By Kim Sang-jun
A sharing economy is an economy based on products and services being shared and used by several people. Specifically, it means that a person with sufficient goods, production facilities and services can rent them out to others, thus constituting shared consumption.
Some top successful U.S. companies in the sharing economy include Airbnb (home and room rental service for travelers), DogVacay (network of pet sitters at home), RelayRides and Getaround (car rental service), Lyft (ride-hailing service), Liquid (bike rental service), and Fon (global WiFi network).
In Korea, services for the sharing economy such as accommodation, ride-hailing and office sharing are being introduced, and many Koreans registered with Airbnb rent out their houses to others in return for payment.
In these circumstances, the following issues arise in connection with the sharing economy structure: i) if a person rents out his/her house on Airbnb and receives lodging charges in return, should he/she pay tax on that income?; and ii) if so, what kind of tax will be imposed?

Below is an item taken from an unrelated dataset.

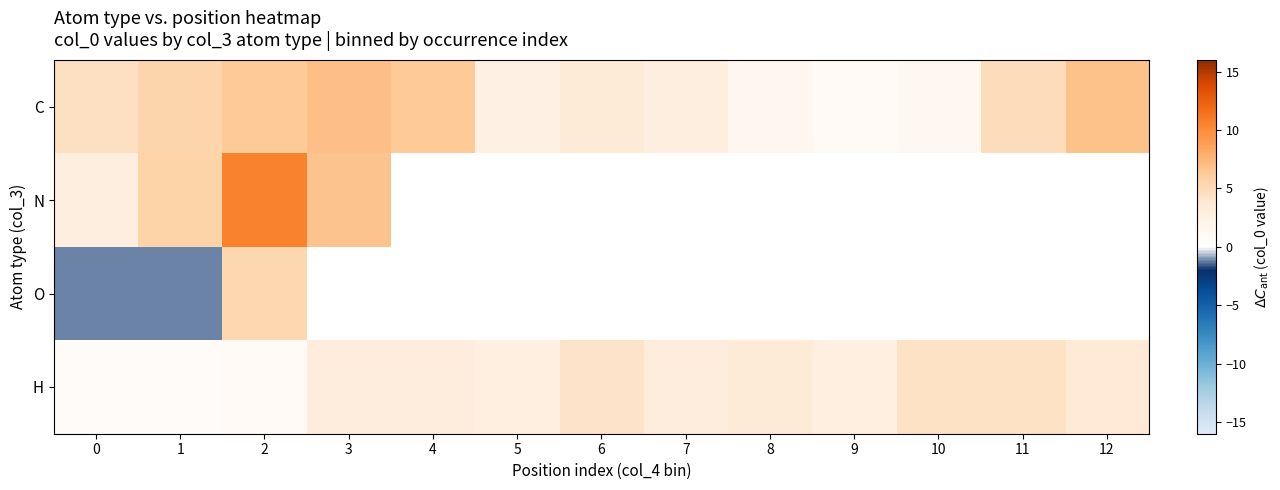

Rank the categories by O value from lowest to highest.

0, 1, 2, 3, 4, 5, 6, 7, 8, 9, 10, 11, 12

The Value-Added Tax Act of Korea stipulates: an entrepreneur is defined as a person who supplies goods or services independently for business and shall be liable to pay value-added tax. As an act of allowing customers to use facilities is classified as the provision of services, value-added tax shall be imposed on such a service. An entrepreneur starting a new business shall file an application for business registration with the tax office within 20 days from the commencement of such activities.
On the other hand, according to the Income Tax Act of Korea, income generated from an accommodation business shall be classified as business income, which shall be taxable.

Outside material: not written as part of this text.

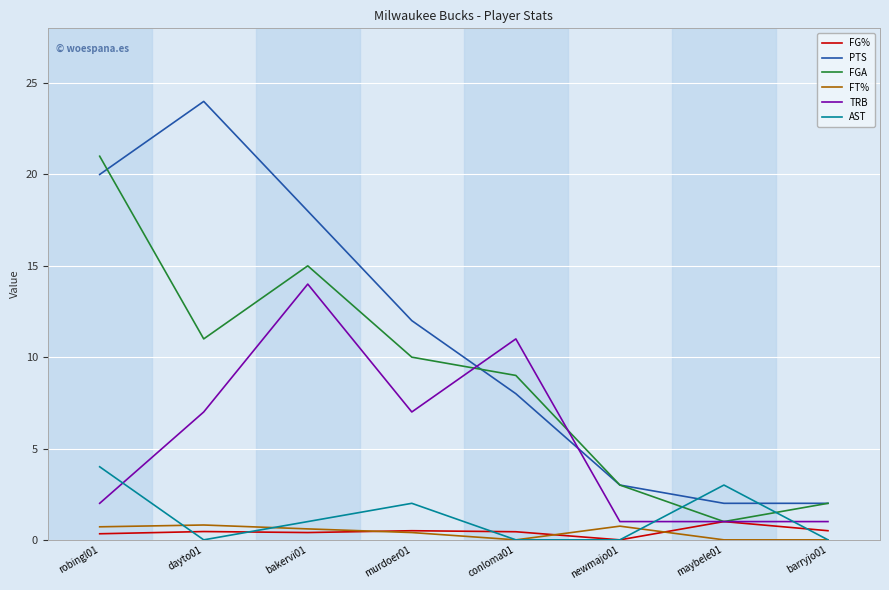

Is this an area chart (filled region under the line)?

No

Given the above tax laws, if a person who rents out their house to others through the sharing economy structure earns income, they shall be deemed to be an entrepreneur supplying rental services independently and shall thus file an application for business registration with the relevant tax office within 20 days from the commencement of services.
In this case, the accommodation provider shall i) collect value-added tax from customers (10 percent of the accommodation charge) and report and pay it to the taxation authorities, and ii) aggregate income from the accommodation business with other forms of income to pay income tax and local income tax.
However, if the rental income earned in one year does not exceed KRW 24 million, the entrepreneur may be exempt from value-added tax, and if the house is in a designated farming or fishing village and the rental income is KRW 30 million or less per annum, such income shall be deemed as a farmhouse’s supplemental income, exempt from income tax.
What if a person running a lodging business with his/her own house has not filed an application for business registration, or has failed to report or pay value-added tax or income tax? The tax laws stipulate that an additional burden, such as penalty taxes, shall be imposed.
Official statistical data are yet to be established to show that people engaging in a house rental business on Airbnb are, or have been, paying taxes on their rental income in good faith. Only several news articles indicate complaints against some entrepreneurs who are running such businesses in the sharing economy for taking no measures required for business registration or tax returns. Every income entails taxes at all times. This is the truth that applies even to the sharing economy, with no exception.